I'm new to opnSENSE and recently got a simple failover multi wan setup done on a Minisforum MS-01, I'm using XCP-NG and passing through the SFPs on the MS-01 to the opnSENSE vm, one of which is being used at the moment with multiple vlans to split LANs, WANs, etc.

Everything has been working flawlessly for over a month, I have a handful of rules and some port forwarding for my 4 servers that are behind this, everything else was pretty much default configuration however after a brief downtime with my main ISP now I've got some intermittent connections issues, some examples:

- sshing from the internet into my machines would time out for some of them and I would be able to get through only after retrying 1-2 times
- a simple curl -4 ifconfig.me/ip works every now and then, there's always a connection to the server however sometimes no reply is received
- IPv6 has completely stopped working behind NAT and on the opnSENSE box itself even though it gets the IPs from all my 3 WANs
- pinging some external hosts works from some machines while it doesn't from others

Where I'm lost is that I've started by just checking if the packets pass through the opnSENSE box and they do perfectly fine, take for example ICMP, I can see the request going through perfectly fine for server1 and server2, however just one would get a reply while the other doesn't. (there's no firewall at all enabled on the servers themselves and gateways/netmasks are set fine and haven't changed in forever), that happens for both external requests as well as the gateway itself.


Any suggestions on how to debug this further would be much appreciated!

Did you disable hardware checksum offloading, once in OPNsense in Interfaces: Settings and also in XCP-NG?

They are disabled yes, I believe by default, xcp-ng shouldn't be interfering as the interfaces are passed through.

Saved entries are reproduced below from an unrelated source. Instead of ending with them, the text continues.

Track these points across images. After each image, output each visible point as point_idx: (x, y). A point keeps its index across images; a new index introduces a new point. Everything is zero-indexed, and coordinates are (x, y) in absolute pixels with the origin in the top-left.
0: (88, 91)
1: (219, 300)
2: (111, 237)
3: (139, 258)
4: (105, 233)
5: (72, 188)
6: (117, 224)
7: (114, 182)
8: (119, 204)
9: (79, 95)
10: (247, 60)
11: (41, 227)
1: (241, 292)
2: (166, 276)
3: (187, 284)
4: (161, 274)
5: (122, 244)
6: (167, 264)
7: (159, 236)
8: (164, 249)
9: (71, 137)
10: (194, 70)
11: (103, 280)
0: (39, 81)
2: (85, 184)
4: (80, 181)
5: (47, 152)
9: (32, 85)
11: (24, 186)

Just an update, I've found in the logs something about a "Malicious Driver Detection event", I've rebooted the box and got a lot of "tracing" messages spammed before it actually rebooted (never seen those before) and now it seems to just work better...

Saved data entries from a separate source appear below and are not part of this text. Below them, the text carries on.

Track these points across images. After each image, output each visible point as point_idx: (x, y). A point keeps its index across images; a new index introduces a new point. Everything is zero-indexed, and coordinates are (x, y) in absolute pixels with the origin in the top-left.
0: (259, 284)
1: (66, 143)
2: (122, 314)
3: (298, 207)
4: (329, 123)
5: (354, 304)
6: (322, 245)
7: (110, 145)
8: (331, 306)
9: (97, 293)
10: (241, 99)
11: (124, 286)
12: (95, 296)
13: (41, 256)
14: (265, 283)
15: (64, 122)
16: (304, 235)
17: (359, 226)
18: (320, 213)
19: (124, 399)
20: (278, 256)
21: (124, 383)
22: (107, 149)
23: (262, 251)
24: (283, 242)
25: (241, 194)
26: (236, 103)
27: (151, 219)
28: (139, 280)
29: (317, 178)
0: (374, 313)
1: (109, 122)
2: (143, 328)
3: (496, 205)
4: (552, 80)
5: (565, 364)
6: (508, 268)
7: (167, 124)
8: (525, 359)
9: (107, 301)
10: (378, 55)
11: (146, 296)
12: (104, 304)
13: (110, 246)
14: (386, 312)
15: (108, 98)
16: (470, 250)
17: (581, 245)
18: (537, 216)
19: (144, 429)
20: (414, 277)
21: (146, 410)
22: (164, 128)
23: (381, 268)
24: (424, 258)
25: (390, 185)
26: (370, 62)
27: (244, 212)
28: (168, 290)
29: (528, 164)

Can't find much about this, is there any way to disable this malicious driver detection at all?

I've tried various sysctl settings, haven't seen the "Malicious Driver Detection event" in a while but I'm still losing connection every now and then and it's really frustrating.. it seems that this "event" is triggered by constant high traffic, but can't explain the other issues, it might just be that it doesn't play well with DDR5 (or my particular kit) as my DDR4 machine has never had a single issue and I've set both up at the same time.

Still hoping for suggestions on how to improve this, maybe someone runs a similar setup successfully?